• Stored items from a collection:
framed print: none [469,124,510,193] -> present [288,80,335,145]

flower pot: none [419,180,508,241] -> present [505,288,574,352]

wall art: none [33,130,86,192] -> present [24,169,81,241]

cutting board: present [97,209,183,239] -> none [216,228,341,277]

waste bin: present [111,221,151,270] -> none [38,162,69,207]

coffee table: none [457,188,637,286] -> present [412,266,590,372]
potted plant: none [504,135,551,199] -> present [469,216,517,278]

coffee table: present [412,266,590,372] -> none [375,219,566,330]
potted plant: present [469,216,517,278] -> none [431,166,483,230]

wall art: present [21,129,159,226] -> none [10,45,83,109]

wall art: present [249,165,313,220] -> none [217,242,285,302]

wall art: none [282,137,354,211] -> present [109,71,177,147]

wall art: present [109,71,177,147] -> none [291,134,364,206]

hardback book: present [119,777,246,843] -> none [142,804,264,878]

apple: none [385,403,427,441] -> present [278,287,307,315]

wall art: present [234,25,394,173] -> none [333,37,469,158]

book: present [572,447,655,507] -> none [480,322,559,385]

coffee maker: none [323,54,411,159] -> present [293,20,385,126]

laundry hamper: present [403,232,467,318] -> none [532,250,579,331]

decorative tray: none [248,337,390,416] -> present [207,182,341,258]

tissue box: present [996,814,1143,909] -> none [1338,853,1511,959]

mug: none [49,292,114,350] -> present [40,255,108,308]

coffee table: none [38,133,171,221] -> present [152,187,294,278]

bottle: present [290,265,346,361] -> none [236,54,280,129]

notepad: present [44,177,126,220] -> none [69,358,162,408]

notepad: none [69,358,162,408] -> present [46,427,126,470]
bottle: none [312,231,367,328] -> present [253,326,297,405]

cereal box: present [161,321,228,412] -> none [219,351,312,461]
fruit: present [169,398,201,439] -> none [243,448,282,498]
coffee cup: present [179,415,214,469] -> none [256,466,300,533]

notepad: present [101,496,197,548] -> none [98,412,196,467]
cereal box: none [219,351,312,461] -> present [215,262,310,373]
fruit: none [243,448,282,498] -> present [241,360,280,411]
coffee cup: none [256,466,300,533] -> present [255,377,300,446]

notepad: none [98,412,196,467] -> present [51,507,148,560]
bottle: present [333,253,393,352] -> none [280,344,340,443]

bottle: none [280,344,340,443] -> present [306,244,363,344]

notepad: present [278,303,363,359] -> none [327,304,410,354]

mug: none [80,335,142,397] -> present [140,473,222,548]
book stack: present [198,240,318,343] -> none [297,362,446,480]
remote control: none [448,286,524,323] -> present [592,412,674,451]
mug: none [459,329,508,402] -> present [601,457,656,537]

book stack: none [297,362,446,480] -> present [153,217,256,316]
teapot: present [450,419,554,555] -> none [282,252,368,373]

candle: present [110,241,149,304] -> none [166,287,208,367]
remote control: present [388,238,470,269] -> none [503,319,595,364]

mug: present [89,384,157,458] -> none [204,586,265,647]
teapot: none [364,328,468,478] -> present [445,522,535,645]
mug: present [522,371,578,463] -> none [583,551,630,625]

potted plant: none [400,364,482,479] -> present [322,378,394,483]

• Task brief: Report every line of the entries that carries the word "fruit".

• Solution to the exercise:
fruit: present [169,398,201,439] -> none [243,448,282,498]
fruit: none [243,448,282,498] -> present [241,360,280,411]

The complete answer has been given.